India and China this week agreed to cooperate in sharing intelligence on illegal trade in tiger parts between the countries, which conservationists say is seriously endangering India's tiger population.
Chinese officials in the State Forestry Administration told visiting Indian counterparts in talks that they were open to exchanging actionable intelligence on wildlife crimes, also acknowledging that poaching and illegal trafficking were “the biggest threat” to wildlife conservation in the region.
The two countries have agreed to set up nodal officers to facilitate the sharing of real-time information, as well as initiate collaborative investigations into “the backward and forward linkages of wildlife crimes” and organised criminal syndicates operating in the region.

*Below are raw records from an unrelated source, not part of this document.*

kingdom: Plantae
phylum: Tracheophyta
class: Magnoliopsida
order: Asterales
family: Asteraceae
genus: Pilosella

The delegation from India, comprising officials from the Ministry of Environment and Forests, the National Tiger Conservation Authority, the Wildlife Control Bureau and the Wildlife Institute of India, also discussed expanding collaboration in research, training and capacity-building during its five-day visit.
Real progress
Indian officials said the talks indicated real progress between the countries on an issue on which they have not always seen eye to eye. China in the past rejected Indian concerns that much of the poaching in the country was derived from the demand for tiger parts in traditional Chinese medicine.
This week, China also expressed strong interest in joining the Global Tiger Forum, an inter-government conservation effort led by India involving seven of the 14 tiger range countries.
Chinese officials also assured their Indian counterparts that they did not have immediate plans to lift the ban on domestic trade in tiger parts. Conservationists say lifting the ban would fuel the demand for poaching.
China has fewer than 20 wild tigers, but more than 5,000 animals bred in captivity on “tiger farms,” whose owners have called for legalising trade as a way of satisfying the demand for tiger parts.